AJ: What are you working on for CodeJoy right now?

Bryce playing with Buffalo RoseBR: I am so excited about the latest CodeJoy joint. Most of the time, I'm using my own instruments and my own voice and sculpting it into what I need, but this upcoming episode really called for a strong female vocal arrangement. I enlisted the help of my bandmate Margot Jezerc from Buffalo Rose, who’s got a really amazingly precise voice, full of character. Matt and Kelsey wanted a vocal arrangement that felt like the score from a 40s or 50s Disney animation. I arranged a four-part vocal harmony song that I played all the parts on piano, and then I had Margot come in to sing each part. She did an amazing job. The final result is so whimsical and cute, which is totally what I think Matt and Kelsey were looking for. Margot's voice really carries the whole track.


AJ: Is there anything else you’d like to convey about the work you do with CodeJoy or the work you want to do moving forward?

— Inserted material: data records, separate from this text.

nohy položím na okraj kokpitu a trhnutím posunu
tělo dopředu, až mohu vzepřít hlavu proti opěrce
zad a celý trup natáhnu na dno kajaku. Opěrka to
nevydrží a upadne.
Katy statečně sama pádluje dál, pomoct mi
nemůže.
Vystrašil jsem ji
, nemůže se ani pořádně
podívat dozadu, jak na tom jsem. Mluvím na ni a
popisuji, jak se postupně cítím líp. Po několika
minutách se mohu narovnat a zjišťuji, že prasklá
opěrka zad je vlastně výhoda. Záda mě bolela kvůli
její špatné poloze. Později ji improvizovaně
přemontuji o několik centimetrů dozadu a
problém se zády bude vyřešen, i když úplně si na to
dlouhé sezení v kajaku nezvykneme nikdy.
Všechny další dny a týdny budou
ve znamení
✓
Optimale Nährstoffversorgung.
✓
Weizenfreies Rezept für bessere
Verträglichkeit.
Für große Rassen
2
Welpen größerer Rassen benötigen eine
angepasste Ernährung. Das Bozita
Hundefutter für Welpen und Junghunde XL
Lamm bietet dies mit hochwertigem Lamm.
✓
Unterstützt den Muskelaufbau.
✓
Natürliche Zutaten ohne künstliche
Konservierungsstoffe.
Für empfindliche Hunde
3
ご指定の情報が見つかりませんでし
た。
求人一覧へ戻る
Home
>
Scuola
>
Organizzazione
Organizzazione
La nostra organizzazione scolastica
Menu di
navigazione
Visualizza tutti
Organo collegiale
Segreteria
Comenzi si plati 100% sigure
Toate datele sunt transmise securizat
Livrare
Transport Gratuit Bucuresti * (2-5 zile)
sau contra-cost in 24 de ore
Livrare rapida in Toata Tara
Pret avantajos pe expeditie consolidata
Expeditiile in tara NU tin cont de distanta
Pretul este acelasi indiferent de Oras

BR: I spent a lot of time in my formative years bumping up against this feeling that being a working artist is impossible under capitalism and it's never going to happen. It is true that this is a tough time to make a living as a creative person, but I’m feeling increasingly like there are outlets out there for everything if you search for them hard enough. This brings to mind a quote from this composer Mason Bates who did some work with the Pittsburgh Symphony Orchestra, who came to Duquesne for a clinic shortly before I graduated. I remember very distinctly him saying, “You need to be as creative about your delivery method as you are about creating the art itself.” I think about that a lot. I’m very grateful to feel connected to all the work I do, and grateful to Matt and Kelsey for giving me a really great delivery method for my art.